" Companies, in fact, are specifically organized to under-invest in disruptive innovations! This is one reason why we often suggest that companies set up separate teams or groups to commercialize disruptive innovations. When disruptive innovations have to fight with other innovations for resources, they tend to lose out. "
- Clayton M. Christensen

Companies often tend to allocate fewer resources towards disruptive innovations compared to other types of innovations because such changes can be risky and require significant investment without immediate returns. This tendency can hinder progress and stifle growth potential within an organization.

The underlying implication of this statement goes beyond mere resource allocation; it highlights a broader organizational challenge where established companies are naturally predisposed to favor incremental improvements over radical shifts that could fundamentally change their business model or market position. This preference for stability and predictability often leads to ignoring disruptive innovations, which can lead to the emergence of new competitors who take advantage of these overlooked opportunities.

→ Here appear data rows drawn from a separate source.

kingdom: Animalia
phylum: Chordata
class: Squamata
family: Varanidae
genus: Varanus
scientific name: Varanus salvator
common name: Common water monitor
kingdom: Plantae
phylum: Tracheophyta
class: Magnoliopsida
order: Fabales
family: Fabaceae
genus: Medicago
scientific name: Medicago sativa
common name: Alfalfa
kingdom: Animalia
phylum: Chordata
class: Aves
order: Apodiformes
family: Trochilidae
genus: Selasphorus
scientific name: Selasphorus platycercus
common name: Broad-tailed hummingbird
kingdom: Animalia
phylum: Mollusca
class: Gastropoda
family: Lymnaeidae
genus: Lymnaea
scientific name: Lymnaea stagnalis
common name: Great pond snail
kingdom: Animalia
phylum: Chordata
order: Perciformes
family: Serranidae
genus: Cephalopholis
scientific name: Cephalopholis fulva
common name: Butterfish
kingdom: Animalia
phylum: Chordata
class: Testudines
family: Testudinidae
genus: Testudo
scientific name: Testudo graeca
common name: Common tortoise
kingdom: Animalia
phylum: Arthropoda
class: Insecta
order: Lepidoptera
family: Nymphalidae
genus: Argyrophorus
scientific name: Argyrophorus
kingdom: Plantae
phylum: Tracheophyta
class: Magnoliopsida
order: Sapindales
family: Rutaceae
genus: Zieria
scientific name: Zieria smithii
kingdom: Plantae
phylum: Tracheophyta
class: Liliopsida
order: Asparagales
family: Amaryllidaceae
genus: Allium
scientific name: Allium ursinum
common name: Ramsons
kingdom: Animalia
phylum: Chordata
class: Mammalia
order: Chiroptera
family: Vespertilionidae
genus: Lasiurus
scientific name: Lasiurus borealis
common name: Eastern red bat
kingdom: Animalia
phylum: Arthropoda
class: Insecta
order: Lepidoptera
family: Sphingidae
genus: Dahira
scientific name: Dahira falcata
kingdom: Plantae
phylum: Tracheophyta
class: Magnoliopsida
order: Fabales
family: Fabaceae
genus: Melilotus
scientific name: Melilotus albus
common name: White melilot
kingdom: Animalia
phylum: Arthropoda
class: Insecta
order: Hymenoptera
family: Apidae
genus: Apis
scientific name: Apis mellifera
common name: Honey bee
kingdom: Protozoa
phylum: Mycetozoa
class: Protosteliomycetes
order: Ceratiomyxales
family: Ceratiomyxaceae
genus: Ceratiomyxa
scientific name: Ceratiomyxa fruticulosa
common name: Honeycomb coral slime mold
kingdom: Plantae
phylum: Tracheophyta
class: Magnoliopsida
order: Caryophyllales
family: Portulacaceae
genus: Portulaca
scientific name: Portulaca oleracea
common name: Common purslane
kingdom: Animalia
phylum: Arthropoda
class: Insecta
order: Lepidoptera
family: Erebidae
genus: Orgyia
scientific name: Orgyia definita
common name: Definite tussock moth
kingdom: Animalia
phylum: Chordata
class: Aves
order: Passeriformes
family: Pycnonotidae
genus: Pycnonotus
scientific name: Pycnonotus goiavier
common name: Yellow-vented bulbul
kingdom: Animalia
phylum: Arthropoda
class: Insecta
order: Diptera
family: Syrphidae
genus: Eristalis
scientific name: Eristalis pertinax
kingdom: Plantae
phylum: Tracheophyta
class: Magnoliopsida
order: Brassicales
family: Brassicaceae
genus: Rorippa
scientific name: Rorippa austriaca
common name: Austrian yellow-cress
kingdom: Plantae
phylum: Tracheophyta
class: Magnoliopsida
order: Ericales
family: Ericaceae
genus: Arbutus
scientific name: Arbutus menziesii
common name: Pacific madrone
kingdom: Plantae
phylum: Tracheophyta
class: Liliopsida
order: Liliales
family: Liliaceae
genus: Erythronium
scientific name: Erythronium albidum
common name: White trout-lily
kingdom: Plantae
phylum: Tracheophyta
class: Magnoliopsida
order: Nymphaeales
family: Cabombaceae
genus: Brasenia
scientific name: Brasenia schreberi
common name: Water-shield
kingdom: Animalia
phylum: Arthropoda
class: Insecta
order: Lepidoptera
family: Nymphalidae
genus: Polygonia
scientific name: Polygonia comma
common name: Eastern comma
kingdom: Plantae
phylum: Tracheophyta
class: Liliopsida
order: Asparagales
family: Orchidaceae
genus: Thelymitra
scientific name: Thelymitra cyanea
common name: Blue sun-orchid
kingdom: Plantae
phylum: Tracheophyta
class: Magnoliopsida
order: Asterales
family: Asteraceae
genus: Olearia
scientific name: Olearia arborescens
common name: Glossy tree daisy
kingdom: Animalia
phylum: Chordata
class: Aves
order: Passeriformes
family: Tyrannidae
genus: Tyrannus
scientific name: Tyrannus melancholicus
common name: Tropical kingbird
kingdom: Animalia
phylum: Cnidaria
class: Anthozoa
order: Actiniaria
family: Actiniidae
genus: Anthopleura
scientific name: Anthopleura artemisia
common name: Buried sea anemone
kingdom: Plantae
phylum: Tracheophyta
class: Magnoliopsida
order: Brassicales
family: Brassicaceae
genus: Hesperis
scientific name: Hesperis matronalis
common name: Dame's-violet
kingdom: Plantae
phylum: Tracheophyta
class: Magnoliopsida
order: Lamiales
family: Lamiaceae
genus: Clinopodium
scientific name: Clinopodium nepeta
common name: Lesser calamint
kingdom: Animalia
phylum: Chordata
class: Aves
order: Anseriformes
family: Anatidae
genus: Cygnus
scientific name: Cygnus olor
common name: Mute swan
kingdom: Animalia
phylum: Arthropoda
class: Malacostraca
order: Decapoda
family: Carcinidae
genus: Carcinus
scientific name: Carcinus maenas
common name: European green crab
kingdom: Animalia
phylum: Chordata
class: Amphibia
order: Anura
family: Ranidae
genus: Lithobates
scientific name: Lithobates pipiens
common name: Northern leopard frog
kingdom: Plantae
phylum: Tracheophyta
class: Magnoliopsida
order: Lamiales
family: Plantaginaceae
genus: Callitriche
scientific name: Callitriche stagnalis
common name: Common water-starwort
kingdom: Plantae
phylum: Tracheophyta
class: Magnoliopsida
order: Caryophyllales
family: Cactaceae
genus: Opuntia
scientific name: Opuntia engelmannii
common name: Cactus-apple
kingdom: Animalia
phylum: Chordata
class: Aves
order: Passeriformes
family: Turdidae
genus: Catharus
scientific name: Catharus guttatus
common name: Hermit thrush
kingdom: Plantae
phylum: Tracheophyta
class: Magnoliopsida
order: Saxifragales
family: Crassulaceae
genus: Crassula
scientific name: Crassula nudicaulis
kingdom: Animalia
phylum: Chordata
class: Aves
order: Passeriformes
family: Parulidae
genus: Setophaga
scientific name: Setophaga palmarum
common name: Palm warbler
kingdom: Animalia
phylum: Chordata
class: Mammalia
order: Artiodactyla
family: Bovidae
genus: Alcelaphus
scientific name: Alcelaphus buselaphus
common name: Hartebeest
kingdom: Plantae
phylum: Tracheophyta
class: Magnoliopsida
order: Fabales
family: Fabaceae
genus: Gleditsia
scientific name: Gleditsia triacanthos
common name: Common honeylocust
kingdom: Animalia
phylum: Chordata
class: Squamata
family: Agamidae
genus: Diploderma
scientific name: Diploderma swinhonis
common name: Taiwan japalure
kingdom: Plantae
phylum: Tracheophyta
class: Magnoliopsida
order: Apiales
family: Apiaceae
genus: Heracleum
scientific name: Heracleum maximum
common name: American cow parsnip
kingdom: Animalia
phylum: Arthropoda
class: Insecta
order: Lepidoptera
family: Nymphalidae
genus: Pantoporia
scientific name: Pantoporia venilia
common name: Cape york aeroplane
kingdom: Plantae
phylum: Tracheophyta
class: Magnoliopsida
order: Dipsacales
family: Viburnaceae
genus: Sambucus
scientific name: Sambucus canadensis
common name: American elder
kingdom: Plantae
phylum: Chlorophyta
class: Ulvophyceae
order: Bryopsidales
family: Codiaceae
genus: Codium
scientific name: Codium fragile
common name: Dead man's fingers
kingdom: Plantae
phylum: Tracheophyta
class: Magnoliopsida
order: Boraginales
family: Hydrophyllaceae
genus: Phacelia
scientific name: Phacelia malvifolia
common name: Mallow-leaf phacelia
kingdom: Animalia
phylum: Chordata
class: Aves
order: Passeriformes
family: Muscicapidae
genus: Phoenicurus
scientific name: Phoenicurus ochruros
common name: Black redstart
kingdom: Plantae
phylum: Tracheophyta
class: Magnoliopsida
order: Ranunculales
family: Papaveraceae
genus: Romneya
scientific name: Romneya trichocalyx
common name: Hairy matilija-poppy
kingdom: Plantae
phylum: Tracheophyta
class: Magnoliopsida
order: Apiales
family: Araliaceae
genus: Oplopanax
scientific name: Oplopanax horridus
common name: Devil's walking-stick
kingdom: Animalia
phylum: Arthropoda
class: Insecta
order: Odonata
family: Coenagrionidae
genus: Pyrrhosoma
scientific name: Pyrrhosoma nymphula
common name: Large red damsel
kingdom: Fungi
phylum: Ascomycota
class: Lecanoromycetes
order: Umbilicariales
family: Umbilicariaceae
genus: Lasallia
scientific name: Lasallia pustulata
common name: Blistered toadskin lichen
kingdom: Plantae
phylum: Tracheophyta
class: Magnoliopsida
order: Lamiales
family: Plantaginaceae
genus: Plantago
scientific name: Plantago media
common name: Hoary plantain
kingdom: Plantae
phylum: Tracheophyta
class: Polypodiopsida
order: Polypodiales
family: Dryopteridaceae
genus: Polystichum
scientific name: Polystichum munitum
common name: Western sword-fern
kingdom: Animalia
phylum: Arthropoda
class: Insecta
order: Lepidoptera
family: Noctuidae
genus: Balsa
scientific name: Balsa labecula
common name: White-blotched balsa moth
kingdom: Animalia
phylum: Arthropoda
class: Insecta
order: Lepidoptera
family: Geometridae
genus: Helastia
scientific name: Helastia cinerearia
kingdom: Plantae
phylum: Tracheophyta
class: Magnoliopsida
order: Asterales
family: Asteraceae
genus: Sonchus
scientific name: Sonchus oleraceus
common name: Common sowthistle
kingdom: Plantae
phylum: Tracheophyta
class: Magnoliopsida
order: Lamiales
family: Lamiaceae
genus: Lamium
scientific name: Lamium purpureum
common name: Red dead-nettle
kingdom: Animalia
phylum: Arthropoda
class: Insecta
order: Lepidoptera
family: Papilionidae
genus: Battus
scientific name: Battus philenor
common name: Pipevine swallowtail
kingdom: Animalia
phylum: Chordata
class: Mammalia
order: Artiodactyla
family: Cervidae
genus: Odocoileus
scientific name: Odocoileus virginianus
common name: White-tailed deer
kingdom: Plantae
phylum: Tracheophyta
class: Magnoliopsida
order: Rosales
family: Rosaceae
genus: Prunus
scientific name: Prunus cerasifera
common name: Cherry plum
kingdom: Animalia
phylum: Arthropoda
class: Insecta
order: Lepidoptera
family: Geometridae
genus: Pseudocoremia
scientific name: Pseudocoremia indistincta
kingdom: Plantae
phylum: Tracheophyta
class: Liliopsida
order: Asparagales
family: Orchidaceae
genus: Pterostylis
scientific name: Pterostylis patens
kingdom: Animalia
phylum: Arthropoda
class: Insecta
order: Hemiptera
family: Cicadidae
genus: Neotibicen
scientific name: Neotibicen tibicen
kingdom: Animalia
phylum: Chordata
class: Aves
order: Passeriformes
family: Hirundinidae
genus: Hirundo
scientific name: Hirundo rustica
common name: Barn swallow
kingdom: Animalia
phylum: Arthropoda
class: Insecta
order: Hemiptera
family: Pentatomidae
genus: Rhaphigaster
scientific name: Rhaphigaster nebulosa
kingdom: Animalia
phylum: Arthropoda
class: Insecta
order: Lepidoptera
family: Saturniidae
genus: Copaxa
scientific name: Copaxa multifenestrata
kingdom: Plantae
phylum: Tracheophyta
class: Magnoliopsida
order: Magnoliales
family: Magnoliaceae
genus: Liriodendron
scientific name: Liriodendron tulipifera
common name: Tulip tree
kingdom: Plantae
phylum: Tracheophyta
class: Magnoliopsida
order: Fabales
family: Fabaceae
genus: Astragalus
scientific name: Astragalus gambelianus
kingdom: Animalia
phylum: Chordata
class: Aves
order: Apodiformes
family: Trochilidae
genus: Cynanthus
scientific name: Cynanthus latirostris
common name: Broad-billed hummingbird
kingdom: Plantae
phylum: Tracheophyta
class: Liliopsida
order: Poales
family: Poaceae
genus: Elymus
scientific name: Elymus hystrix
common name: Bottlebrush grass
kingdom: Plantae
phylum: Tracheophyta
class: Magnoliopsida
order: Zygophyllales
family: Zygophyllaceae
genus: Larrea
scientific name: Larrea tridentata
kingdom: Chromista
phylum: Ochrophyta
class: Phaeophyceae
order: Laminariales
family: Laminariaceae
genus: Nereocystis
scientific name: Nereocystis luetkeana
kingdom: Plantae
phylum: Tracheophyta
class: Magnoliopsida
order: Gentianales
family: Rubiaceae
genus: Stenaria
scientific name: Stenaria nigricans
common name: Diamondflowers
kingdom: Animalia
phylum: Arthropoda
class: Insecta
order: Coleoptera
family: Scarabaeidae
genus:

By setting up separate teams focused on disruptive innovation, companies can create an environment where such projects receive the attention and resources they need to flourish.

Clayton M. Christensen is a renowned Harvard Business School professor and management consultant known for his work on business strategy, particularly in the areas of innovation and market disruption. His insights have helped countless organizations understand how to navigate complex challenges and adapt to changing markets more effectively.